**Supplied records**.

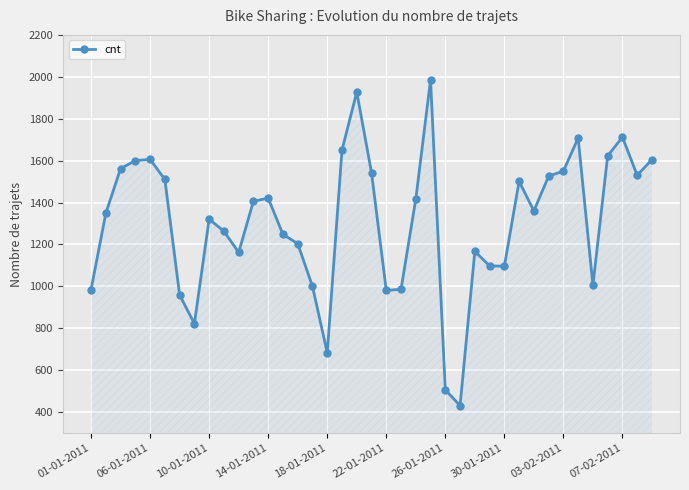

What is the sum of all values?

51007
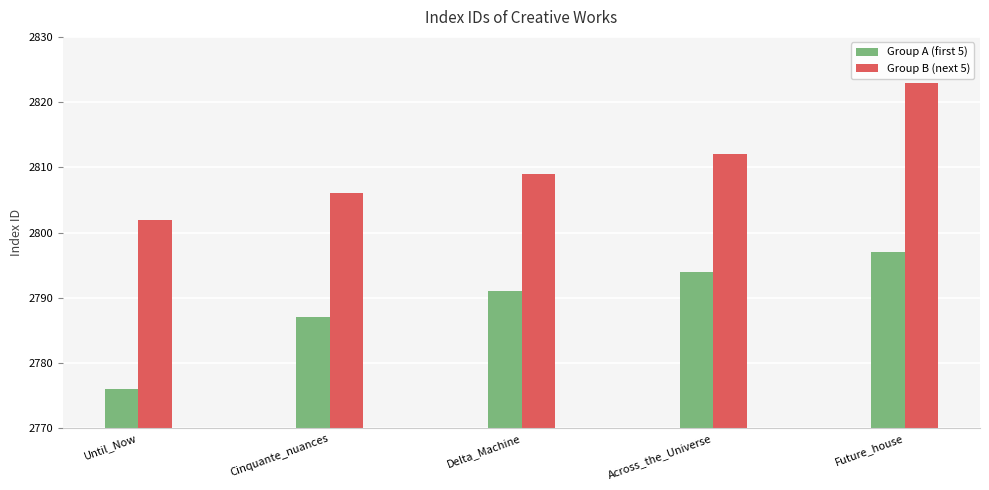

Count the number of categories in the chart.

5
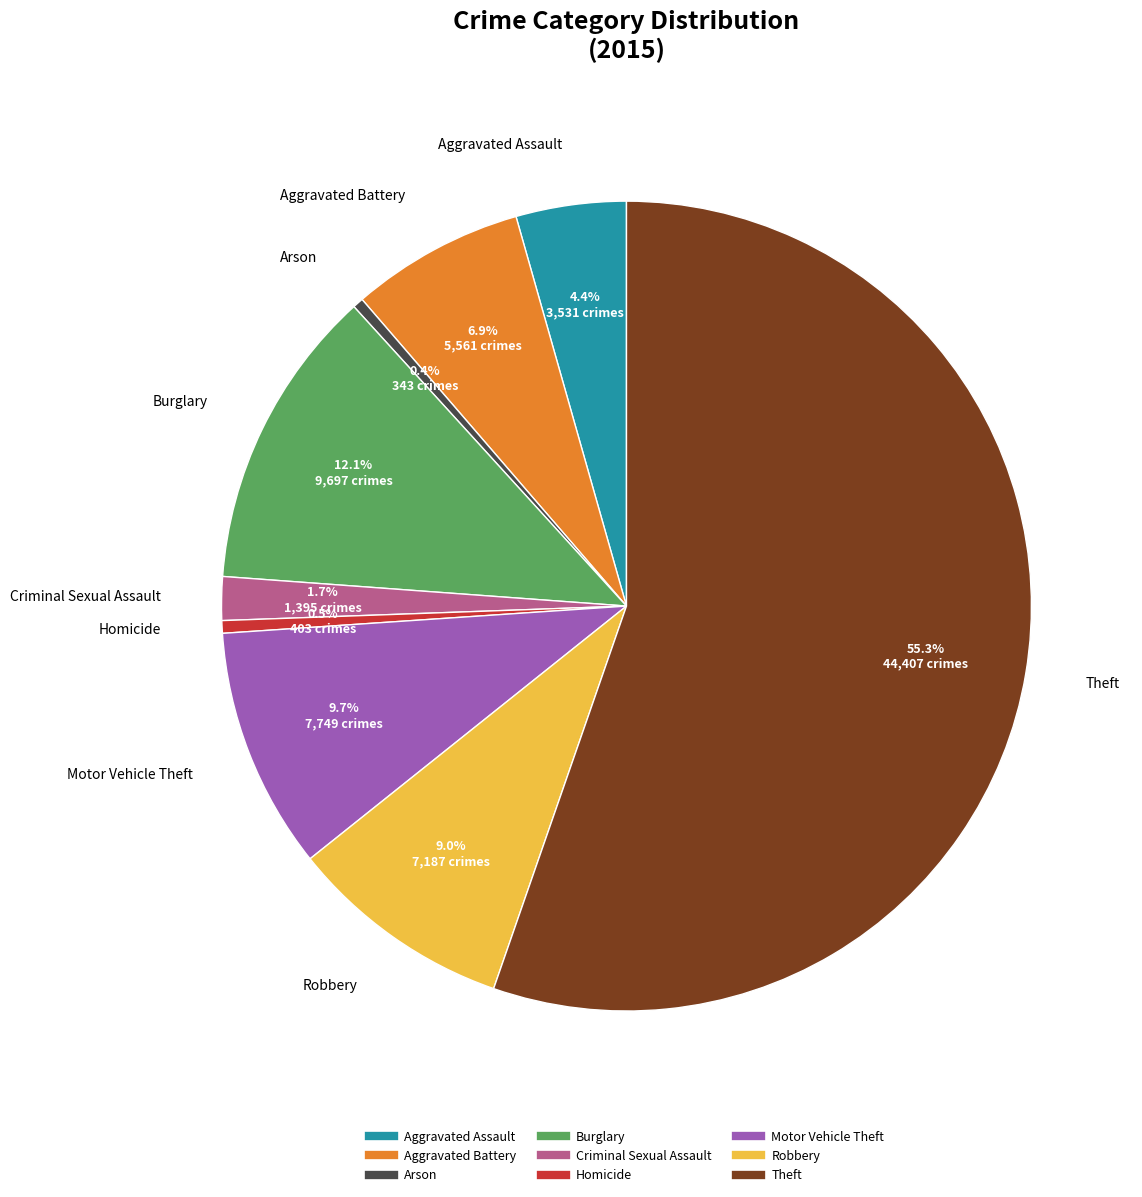

Count the number of slices in the pie.

9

**Prompt**. Repeat every line above word for word, leaving out the pictures.

**Task output**.
What is the sum of all values?

51007

Count the number of categories in the chart.

5

Count the number of slices in the pie.

9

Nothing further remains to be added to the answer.